November 19, 2012
Credit: Credit: DLR Concept
Amy Svitak Paris
In 2008, with Europe headed into recession, the European Space Agency approved a €10 billion ($13 billion) multiyear space spending program, saying that an economic downturn was no time to cut investment in research and technology development that could stimulate much-needed growth.
Four years later, with Europe further mired in financial turmoil, these same governments are meeting to decide a fresh set of spending for the agency's programs and operations in the coming years. But with many big contributors facing severe spending cuts at home, it is far from clear whether member states will have the same appetite for R&D investment. Some officials are suggesting the science program—the largest spending line at around €2.6 billion over five years—will not even be able to keep up with inflation.

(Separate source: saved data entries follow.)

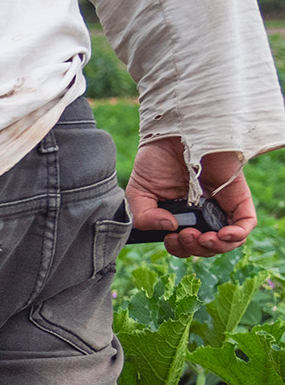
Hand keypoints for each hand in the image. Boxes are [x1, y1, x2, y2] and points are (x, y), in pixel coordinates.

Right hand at [125, 138, 255, 257]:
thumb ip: (144, 217)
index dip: (179, 248)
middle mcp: (202, 213)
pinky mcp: (237, 197)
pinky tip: (223, 235)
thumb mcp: (139, 193)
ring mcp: (221, 206)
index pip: (185, 243)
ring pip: (229, 240)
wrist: (174, 134)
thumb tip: (170, 228)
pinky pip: (246, 223)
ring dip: (216, 247)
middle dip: (196, 249)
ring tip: (202, 238)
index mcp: (180, 215)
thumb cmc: (155, 159)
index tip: (171, 237)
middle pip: (207, 246)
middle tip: (185, 235)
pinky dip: (237, 235)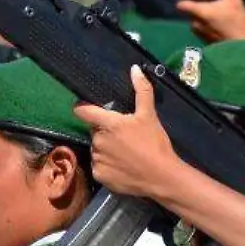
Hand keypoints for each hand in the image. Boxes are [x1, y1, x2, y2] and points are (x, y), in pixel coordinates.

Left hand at [74, 65, 186, 198]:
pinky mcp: (99, 176)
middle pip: (95, 132)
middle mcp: (97, 141)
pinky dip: (107, 166)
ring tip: (125, 153)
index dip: (83, 108)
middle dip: (104, 132)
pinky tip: (122, 167)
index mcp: (108, 124)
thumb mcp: (149, 115)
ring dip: (106, 149)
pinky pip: (99, 167)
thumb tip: (135, 68)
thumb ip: (142, 90)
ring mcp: (97, 160)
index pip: (83, 111)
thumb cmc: (155, 143)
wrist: (162, 177)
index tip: (88, 109)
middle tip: (123, 136)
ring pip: (97, 150)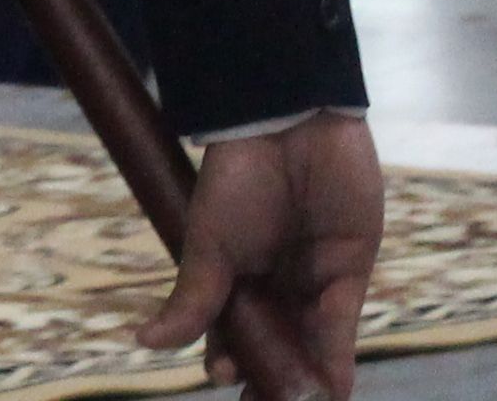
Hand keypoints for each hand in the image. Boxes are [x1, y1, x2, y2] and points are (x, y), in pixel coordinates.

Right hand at [134, 114, 378, 391]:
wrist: (288, 123)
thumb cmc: (237, 176)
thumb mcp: (207, 242)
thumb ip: (193, 300)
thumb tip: (145, 343)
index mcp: (235, 269)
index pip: (230, 328)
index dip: (228, 358)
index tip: (222, 378)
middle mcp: (275, 279)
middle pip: (273, 342)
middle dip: (268, 378)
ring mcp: (314, 277)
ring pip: (309, 343)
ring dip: (303, 378)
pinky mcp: (351, 271)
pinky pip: (343, 327)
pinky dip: (337, 362)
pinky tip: (331, 393)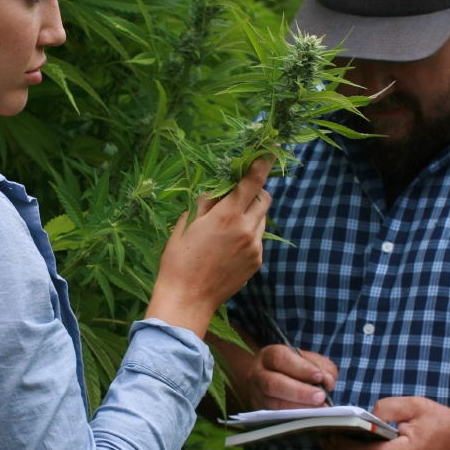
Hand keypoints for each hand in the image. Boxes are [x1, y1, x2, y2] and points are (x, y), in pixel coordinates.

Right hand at [146, 157, 272, 337]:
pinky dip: (247, 234)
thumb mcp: (186, 224)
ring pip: (261, 219)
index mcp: (227, 215)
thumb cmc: (179, 260)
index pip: (252, 182)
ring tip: (227, 226)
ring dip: (250, 214)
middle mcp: (246, 229)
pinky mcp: (256, 262)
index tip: (271, 150)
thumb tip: (218, 192)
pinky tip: (227, 247)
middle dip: (255, 191)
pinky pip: (257, 239)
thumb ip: (206, 203)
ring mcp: (254, 247)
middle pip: (264, 198)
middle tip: (237, 196)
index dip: (263, 163)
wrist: (188, 299)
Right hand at [246, 345, 337, 409]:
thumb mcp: (303, 359)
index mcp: (268, 356)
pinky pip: (278, 418)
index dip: (300, 368)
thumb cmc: (289, 367)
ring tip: (320, 409)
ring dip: (300, 408)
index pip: (280, 359)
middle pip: (274, 384)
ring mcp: (257, 396)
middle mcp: (258, 375)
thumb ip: (319, 365)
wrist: (264, 380)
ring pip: (275, 405)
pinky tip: (311, 418)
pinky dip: (297, 418)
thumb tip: (328, 381)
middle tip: (321, 397)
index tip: (319, 377)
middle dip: (300, 392)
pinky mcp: (261, 413)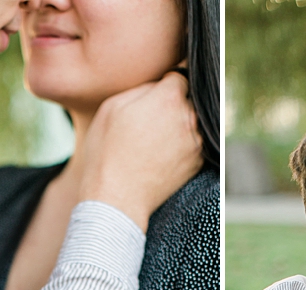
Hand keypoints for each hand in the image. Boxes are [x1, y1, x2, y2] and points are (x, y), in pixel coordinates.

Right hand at [80, 71, 202, 230]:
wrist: (117, 198)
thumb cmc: (107, 151)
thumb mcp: (113, 106)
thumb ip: (143, 87)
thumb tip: (161, 83)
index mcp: (169, 98)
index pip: (178, 75)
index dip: (165, 82)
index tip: (155, 93)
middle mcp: (189, 118)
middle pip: (187, 99)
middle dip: (173, 103)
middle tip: (150, 118)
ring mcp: (196, 142)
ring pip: (192, 121)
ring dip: (179, 124)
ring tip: (154, 138)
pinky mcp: (197, 163)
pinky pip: (194, 143)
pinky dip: (182, 144)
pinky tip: (161, 153)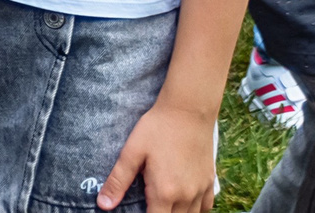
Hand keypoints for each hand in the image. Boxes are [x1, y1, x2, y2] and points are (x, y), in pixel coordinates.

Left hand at [97, 96, 216, 212]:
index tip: (137, 210)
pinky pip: (205, 207)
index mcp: (164, 192)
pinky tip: (182, 202)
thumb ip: (118, 181)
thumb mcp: (131, 152)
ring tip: (161, 204)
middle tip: (147, 202)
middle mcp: (186, 197)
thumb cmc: (156, 129)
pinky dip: (194, 209)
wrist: (187, 112)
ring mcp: (201, 190)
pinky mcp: (210, 182)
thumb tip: (104, 205)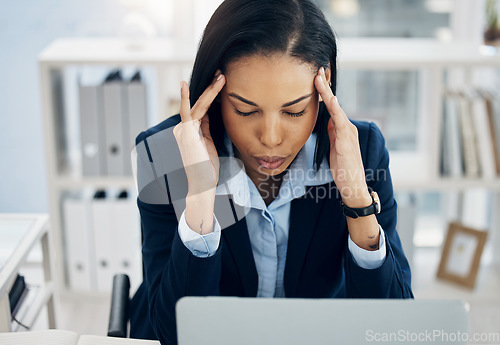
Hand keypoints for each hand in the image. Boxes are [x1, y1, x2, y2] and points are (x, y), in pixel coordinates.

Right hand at [173, 72, 225, 196]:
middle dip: (211, 88)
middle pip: (199, 104)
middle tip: (222, 73)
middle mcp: (183, 129)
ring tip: (222, 77)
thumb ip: (206, 128)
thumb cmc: (207, 168)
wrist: (202, 184)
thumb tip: (208, 113)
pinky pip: (189, 111)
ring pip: (198, 105)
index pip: (201, 109)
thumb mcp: (208, 144)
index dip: (211, 95)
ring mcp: (183, 130)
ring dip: (210, 90)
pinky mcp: (185, 132)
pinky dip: (190, 98)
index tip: (221, 82)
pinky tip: (187, 84)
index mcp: (189, 132)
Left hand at [314, 67, 370, 206]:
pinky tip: (330, 98)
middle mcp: (346, 127)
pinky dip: (335, 108)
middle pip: (334, 103)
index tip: (315, 78)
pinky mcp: (346, 140)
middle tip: (317, 70)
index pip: (331, 107)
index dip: (323, 92)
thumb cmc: (343, 169)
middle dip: (325, 86)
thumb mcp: (334, 148)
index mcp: (342, 129)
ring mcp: (348, 132)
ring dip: (327, 92)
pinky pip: (339, 121)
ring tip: (319, 78)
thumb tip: (327, 122)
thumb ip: (331, 134)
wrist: (353, 186)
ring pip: (336, 108)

“Flat cash would be in line with what our national budgets have received for science,” says David Williams, the head of the U.K. Space Agency and president of the European Space Agency (ESA) ruling council, the ministers of which will meet for two days in Naples this week to hash out the multiyear spending plan. Two of ESA's four largest contributors, France and Italy, have remained mum as to what their total investment will be. Germany, ESA's largest financial backer, has signaled a small increase over its 2008 level of nearly €2.7 billion.
In a surprise move, however, the British chancellor of the exchequer on Nov. 9 committed his nation to a 25% increase in ESA spending in 2013-17.

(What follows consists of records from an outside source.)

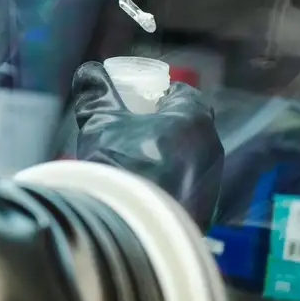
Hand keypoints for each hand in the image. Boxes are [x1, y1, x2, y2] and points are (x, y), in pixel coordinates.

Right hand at [73, 61, 223, 231]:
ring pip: (188, 157)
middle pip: (186, 125)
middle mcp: (211, 147)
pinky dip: (170, 182)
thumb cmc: (121, 164)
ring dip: (167, 155)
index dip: (157, 94)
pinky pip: (187, 186)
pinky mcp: (205, 211)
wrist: (132, 230)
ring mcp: (211, 182)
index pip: (181, 93)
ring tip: (135, 161)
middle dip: (163, 124)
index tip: (136, 100)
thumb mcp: (100, 121)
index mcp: (193, 118)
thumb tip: (88, 71)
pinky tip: (145, 187)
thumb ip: (96, 93)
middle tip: (131, 129)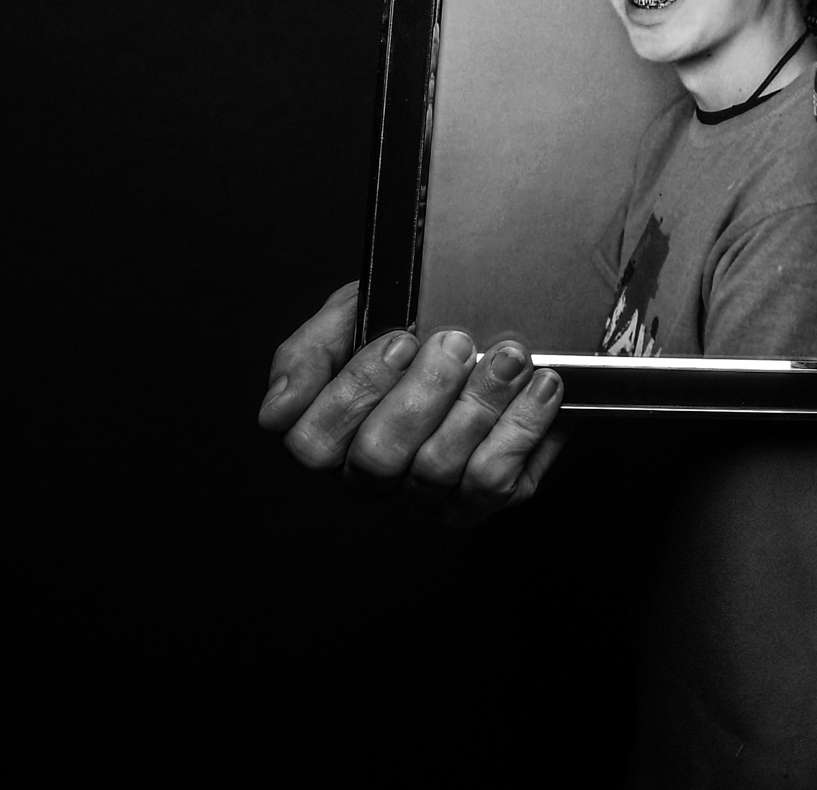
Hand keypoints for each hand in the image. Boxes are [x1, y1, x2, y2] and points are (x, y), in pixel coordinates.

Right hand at [256, 282, 567, 523]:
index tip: (400, 338)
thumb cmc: (407, 322)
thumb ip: (308, 354)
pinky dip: (522, 428)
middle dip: (424, 393)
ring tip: (508, 356)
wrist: (482, 317)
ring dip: (479, 405)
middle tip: (457, 343)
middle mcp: (372, 476)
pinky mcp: (480, 500)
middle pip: (378, 460)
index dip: (358, 391)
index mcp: (330, 437)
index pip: (313, 444)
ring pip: (438, 470)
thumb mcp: (350, 316)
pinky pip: (495, 482)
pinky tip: (539, 385)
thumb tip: (277, 407)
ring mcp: (424, 495)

In terms of total contribution, the unprecedented funding boost still leaves the U.K. far below France, Germany and Italy, which are grappling with big-ticket items, such as paying for a next-generation launcher and continuing support for the International Space Station (ISS). Britain has no commitment to either of those, and so it could use the increase to nab larger pieces of small and mid-sized programs, including development of a new telecom satellite platform and the Metop Second-Generation meteorological satellite (EPS-SG).

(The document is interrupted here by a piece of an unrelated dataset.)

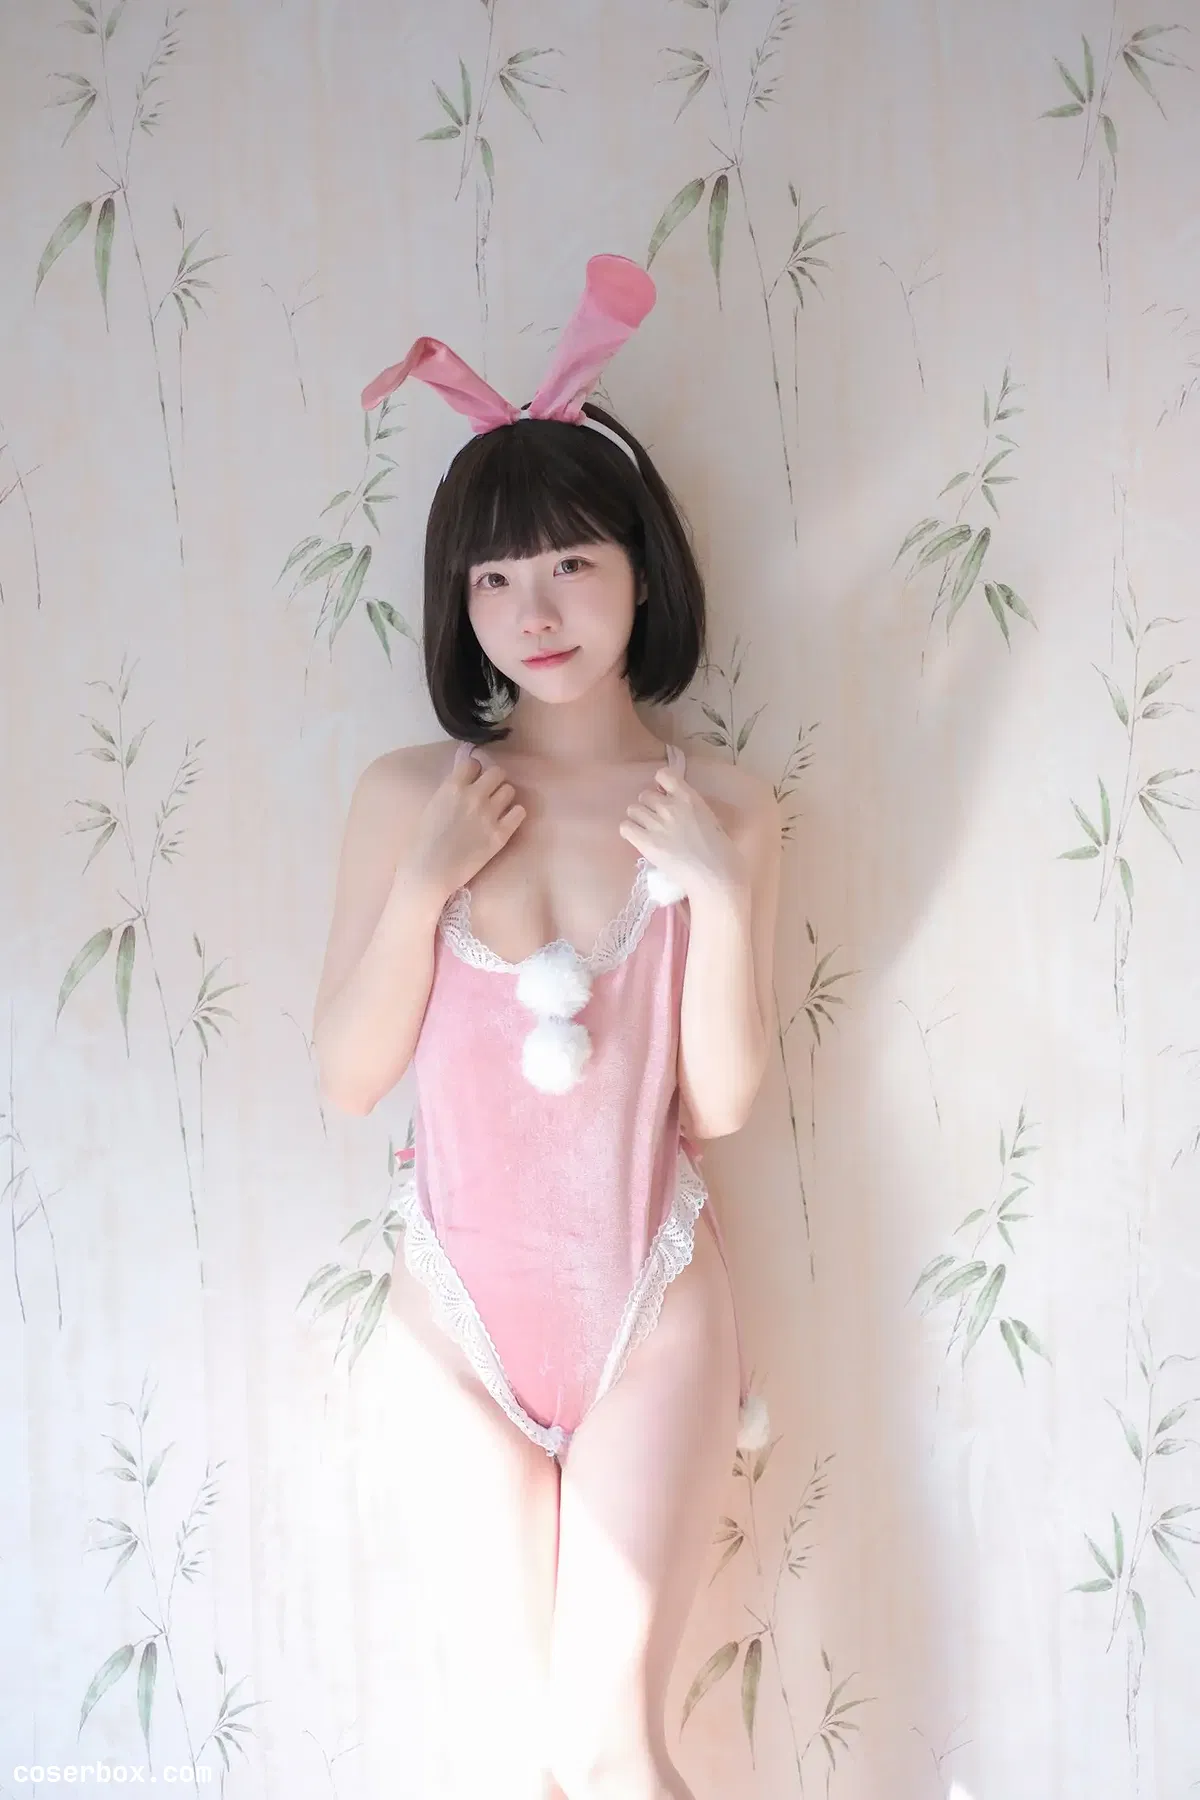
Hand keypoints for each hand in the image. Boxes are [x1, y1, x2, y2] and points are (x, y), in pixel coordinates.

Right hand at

Science is only one of a half-dozen spending lines up for debate. ESA ministers will haggle over Earth observation, telecommunications, navigation, exploration, launch vehicles and support for the ISS, the latter two being among the most contentious issues to resolve.
For the first time in 25 years, Europe is being asked to consider starting a new, multibillion-euro rocket development, one that may not provide the same kind of industrial participation as the current Ariane 5 ECA vehicle.